Thanks to generous funding from the National Science Foundation, we held our first Summer Undergraduate Workshop in Cognitive and Brain Sciences at the University of Delaware. We had a diverse, talented group of twenty undergraduates from around the nation here to learn about topics including vision, infant cognition, social neuroscience, language, replicability, neuropsychology, and more. More information about the workshop can be found here, and we are looking forward to holding our next undergraduate workshop in Summer 2018.
The lab has just returned from the Society for Neuroscience annual meeting in San Diego, where we presented a poster on changes in tactile processing after numbing the lips – part of a collaboration with Elisabetta Ambron and H. Branch Coslett at the University of Pennsylvania.
After that, it was straight to Boston for the annual meeting of the Psychonomic Society. Both Yuqi and I gave talks at the Tactile Research Group satellite meeting. Her talk was on frames of reference in multisensory integration, while mine was on error patterns in tactile localization after stroke. Then, Yuqi had a talk on multisensory integration and the mirror box illusion. Feel free to e-mail me if you want to learn more about these projects.
Our department has just been awarded a $6 million dollar grant from the NSF (PI: Medina) to study the relationship between cognition and perception! These funds will be used to support graduate education and infrastructure improvements in cognitive neuroscience at UD. Read more about the grant in the following press release.
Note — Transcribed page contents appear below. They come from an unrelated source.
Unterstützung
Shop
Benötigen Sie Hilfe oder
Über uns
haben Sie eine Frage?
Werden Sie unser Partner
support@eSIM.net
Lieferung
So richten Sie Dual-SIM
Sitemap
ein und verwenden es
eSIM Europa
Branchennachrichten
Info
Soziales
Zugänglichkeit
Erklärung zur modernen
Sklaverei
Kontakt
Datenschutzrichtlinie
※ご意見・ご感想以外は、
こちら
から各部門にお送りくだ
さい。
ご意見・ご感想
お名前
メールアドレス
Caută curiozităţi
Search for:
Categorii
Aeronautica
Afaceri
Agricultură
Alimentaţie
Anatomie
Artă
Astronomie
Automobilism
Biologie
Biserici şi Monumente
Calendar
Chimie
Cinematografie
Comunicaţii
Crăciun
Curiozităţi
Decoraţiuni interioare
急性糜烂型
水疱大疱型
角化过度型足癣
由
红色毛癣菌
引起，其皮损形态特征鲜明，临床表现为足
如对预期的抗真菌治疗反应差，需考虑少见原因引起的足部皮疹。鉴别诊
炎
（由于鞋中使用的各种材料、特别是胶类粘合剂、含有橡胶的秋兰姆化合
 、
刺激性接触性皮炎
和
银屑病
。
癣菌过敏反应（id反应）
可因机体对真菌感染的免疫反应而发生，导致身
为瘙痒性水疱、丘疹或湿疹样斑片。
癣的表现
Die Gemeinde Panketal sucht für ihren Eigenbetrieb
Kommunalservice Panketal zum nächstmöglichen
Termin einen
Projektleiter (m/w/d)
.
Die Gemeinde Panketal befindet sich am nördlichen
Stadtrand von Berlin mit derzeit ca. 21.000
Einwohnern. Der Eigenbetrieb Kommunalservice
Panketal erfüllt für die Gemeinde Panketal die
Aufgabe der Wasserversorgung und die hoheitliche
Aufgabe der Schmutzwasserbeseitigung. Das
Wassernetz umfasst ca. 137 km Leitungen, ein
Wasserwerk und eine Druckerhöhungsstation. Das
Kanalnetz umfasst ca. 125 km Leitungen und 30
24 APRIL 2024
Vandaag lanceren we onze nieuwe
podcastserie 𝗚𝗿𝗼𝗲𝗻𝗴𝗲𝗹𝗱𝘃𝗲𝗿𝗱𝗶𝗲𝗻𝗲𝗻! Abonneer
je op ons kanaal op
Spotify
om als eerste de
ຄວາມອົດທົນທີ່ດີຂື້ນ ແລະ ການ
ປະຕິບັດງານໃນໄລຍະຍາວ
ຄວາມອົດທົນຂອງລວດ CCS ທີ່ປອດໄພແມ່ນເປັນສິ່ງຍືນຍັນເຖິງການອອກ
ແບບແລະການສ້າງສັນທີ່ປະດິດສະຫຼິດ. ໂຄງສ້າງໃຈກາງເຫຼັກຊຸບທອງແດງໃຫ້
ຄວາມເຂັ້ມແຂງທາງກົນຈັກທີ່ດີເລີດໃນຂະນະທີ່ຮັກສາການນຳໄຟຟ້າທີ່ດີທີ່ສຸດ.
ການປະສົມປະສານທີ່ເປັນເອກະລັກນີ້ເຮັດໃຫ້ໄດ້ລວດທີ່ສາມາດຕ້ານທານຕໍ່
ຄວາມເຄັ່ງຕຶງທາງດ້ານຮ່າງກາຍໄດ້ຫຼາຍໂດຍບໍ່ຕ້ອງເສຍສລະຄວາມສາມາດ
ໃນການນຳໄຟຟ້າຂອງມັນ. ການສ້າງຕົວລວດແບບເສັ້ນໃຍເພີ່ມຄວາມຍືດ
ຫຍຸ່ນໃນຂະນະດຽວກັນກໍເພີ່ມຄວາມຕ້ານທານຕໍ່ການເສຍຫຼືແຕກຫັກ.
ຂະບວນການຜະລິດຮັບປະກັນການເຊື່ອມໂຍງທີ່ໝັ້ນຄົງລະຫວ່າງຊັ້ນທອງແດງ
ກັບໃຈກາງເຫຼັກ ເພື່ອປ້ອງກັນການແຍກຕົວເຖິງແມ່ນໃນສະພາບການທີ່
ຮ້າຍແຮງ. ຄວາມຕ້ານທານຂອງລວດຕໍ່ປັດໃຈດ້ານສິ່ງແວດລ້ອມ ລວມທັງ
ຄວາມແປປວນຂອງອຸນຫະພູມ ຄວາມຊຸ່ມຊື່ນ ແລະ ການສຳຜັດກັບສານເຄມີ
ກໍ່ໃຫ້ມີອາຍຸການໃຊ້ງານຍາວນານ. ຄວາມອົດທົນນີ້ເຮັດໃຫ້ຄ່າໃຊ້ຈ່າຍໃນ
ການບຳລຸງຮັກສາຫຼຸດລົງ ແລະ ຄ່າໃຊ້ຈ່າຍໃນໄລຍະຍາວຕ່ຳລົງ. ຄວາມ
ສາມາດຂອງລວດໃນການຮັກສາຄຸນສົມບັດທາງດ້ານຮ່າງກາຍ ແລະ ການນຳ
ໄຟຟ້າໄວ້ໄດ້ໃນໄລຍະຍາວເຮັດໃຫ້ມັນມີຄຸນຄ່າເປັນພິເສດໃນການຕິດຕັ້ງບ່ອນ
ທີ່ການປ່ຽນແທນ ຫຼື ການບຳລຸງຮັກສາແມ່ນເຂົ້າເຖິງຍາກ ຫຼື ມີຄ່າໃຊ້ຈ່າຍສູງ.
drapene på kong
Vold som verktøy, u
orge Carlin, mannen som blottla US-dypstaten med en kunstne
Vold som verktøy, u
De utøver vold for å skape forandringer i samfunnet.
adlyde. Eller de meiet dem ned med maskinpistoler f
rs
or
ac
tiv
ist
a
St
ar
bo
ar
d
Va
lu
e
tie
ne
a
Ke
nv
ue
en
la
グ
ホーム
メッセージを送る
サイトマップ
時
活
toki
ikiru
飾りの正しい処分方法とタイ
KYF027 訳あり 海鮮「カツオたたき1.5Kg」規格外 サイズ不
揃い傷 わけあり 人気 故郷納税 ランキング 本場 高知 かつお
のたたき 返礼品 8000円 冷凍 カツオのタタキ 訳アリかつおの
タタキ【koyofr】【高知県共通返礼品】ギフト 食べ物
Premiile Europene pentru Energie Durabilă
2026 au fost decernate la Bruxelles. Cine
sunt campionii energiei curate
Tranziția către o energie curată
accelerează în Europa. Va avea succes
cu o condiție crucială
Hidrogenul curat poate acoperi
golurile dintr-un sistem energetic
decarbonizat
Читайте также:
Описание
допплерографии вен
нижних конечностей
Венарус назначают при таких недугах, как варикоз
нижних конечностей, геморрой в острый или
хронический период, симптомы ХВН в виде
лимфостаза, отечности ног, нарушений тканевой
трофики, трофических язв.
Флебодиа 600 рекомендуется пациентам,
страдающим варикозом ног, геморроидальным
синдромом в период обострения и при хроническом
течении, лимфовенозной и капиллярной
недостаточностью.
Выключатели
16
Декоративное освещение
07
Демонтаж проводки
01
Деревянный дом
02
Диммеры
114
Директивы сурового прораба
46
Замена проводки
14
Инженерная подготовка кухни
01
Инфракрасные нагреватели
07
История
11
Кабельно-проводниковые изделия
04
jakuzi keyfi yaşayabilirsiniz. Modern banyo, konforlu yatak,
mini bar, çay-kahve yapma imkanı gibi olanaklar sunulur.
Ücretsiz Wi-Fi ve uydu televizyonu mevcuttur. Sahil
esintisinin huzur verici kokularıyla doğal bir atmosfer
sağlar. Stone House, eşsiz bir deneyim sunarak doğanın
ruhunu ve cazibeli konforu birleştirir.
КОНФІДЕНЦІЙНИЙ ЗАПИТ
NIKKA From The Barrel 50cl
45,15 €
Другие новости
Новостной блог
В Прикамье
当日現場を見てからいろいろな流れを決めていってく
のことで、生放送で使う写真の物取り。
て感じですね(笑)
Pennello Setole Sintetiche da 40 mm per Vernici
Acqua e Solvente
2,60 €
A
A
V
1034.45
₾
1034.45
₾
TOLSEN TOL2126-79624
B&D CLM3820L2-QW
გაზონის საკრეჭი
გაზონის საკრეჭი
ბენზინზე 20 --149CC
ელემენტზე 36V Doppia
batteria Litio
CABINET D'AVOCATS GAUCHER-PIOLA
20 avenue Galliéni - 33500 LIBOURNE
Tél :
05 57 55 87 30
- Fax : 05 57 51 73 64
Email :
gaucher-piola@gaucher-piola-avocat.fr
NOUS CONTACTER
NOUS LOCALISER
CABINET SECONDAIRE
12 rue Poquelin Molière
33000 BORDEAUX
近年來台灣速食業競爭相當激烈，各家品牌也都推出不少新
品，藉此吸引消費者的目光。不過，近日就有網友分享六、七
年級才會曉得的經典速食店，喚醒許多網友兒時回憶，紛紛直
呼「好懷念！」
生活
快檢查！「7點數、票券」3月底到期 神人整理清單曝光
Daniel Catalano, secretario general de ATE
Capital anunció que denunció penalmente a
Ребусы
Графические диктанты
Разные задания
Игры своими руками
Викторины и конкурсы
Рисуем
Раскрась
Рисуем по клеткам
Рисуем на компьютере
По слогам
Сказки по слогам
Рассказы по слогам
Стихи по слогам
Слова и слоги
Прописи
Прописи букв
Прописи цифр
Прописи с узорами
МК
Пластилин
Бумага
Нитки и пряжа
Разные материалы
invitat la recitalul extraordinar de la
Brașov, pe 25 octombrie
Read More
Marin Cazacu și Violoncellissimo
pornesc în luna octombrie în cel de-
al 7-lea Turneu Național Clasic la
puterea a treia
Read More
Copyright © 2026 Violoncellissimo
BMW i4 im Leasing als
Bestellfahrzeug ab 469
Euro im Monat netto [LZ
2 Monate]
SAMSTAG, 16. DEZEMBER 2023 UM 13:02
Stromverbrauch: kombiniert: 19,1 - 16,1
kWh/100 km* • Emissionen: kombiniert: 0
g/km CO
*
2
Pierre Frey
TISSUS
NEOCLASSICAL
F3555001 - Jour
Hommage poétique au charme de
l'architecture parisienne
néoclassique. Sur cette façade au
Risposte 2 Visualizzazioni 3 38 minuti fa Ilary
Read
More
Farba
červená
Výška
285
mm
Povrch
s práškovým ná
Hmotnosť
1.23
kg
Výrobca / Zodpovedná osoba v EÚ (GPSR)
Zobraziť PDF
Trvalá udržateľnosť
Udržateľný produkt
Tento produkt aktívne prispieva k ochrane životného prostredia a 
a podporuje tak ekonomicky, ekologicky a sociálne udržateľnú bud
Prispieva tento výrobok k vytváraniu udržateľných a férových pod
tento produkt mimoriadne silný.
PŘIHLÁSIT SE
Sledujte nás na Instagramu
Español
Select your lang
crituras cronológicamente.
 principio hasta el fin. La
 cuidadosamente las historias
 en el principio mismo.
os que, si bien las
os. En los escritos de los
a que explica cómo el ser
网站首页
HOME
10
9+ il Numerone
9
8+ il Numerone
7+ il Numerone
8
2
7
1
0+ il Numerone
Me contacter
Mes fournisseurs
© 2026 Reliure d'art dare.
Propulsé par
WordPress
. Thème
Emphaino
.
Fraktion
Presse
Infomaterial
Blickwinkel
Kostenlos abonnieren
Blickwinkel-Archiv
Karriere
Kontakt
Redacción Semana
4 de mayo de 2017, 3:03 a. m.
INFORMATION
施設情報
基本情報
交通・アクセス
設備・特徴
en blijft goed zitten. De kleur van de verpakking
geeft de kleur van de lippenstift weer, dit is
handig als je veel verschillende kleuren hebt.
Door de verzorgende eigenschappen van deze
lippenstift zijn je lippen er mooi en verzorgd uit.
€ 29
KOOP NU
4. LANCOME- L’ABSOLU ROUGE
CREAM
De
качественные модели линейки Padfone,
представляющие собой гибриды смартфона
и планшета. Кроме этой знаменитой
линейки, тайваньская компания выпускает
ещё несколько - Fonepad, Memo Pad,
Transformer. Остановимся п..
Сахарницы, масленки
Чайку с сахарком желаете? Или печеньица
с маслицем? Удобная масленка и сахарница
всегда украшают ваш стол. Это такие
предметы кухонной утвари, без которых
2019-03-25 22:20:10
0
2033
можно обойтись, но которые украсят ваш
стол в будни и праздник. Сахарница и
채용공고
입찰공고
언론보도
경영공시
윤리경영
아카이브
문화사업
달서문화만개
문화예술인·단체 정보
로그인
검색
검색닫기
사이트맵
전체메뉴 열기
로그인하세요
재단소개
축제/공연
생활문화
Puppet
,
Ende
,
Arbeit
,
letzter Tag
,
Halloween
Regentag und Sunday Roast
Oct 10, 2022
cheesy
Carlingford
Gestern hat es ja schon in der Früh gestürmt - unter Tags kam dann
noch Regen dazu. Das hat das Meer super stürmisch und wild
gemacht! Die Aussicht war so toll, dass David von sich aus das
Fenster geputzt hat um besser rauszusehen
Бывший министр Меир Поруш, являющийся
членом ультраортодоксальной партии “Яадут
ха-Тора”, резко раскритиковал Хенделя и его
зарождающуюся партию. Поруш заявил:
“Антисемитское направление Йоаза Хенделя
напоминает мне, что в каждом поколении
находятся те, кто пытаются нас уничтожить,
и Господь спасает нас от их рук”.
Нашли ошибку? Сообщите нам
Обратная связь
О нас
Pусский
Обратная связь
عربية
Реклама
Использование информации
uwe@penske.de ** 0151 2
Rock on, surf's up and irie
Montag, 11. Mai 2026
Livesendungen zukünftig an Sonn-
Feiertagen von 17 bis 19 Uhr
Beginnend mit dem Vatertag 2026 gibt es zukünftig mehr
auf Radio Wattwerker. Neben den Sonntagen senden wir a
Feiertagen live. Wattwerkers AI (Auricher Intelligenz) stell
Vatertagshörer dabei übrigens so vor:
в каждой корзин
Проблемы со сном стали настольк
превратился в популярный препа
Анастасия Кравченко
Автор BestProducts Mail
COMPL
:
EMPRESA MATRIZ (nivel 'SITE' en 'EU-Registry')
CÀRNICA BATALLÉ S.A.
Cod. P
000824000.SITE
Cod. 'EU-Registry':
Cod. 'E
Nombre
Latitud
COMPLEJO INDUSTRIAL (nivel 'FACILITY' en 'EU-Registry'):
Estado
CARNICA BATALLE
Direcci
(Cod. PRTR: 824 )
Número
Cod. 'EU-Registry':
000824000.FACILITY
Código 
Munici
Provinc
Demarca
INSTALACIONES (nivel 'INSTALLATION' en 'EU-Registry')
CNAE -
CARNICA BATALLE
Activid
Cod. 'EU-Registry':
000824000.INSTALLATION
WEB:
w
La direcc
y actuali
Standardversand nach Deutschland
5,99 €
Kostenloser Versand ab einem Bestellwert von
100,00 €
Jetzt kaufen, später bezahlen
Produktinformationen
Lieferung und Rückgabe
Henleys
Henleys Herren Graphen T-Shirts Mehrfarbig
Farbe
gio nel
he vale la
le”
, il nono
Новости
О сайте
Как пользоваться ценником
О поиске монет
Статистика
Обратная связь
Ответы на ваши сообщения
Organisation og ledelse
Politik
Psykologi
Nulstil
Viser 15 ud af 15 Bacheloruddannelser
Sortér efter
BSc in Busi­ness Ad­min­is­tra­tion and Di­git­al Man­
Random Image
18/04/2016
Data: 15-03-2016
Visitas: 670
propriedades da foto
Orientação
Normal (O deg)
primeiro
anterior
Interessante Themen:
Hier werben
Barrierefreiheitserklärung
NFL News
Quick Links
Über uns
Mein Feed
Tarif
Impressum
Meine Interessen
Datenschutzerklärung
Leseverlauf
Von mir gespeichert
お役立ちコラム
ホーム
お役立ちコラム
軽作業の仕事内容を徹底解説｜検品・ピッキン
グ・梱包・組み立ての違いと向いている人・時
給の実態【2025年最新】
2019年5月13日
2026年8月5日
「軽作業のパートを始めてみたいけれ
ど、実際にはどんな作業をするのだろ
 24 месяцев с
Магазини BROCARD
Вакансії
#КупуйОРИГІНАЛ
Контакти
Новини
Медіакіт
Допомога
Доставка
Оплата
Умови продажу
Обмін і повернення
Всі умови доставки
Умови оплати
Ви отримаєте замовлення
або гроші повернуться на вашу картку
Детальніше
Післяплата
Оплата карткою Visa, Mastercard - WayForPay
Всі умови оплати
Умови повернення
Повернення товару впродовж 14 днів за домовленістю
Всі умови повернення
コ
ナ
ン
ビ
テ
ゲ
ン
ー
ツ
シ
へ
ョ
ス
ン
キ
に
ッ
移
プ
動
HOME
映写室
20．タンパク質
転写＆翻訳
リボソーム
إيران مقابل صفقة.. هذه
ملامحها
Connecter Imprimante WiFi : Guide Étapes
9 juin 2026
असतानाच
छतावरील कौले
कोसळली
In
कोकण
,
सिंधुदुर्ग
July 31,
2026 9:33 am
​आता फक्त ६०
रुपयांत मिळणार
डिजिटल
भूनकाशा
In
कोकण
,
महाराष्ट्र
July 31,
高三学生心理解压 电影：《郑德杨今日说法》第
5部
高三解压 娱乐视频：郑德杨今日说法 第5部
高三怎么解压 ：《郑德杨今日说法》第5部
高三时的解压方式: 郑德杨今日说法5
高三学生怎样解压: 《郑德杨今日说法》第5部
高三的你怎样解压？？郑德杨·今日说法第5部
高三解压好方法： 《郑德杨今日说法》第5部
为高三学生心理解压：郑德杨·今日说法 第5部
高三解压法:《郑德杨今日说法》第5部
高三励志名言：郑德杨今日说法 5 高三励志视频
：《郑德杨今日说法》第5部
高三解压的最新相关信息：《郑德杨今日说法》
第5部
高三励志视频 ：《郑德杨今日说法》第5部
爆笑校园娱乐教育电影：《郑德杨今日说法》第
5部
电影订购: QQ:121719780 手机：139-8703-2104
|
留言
We’ve co-edited a special issue of Cognitive Neuropsychology on body representations. This includes several interesting articles, including one authored by myself and H. Branch Coslett (U Penn) on what error patterns can tell us about body representations
I really enjoyed my visit to Beijing Normal University, where I gave a talk on using evidence from brain-damaged individuals to study how the mind represents the body. Then we traveled to Suzhou for the 17th International Multisensory Research Forum. Yuqi presented her research on the mirror box illusion, and I gave a talk on body model representations.
I had a great time in Dublin at the UK Synaesthesia Association conference on Synaesthesia and Cross-modal Perception, where I gave a talk on interactions between mirror touch synesthesia and the body schema.
We have been awarded a pilot grant from the Delaware Center for Translational Research. We will use fMRI to examine somatosensory plasticity in individuals with brain damage due to stroke.
Simon Fischer-Baum (Rice) and I led a symposium on “Single-case cognitive neuropsychology in the 21st century” at the European Workshop on Cognitive Neuropsychology in Bressanone, Italy. We had a great group of speakers, including Michael McCloskey (Johns Hopkins), Tim Shallice (SISSA), Danny Dilks (Emory) and Marina Laganaro (University of Geneva).
Our paper describing a peculiar case of crossmodal synchiria is now out in Neuropsychologia. In it, we describe a case study who report seeing visual stimuli on both sides when presented with a visual stimulus on the ipsilesional side. Interestingly, this deficit occurs primarily when a) the visual stimulus is brief (<250 msec) and b) when visual stimuli are presented on her hands (versus off her hands). It’s a very interesting case study – please read!
Our paper on embodiment and multisensory integration using the mirror box illusion is now out in Consciousness and Cognition. In it, we use the mirror box illusion to examine the relationship between measures of embodiment and multisensory integration.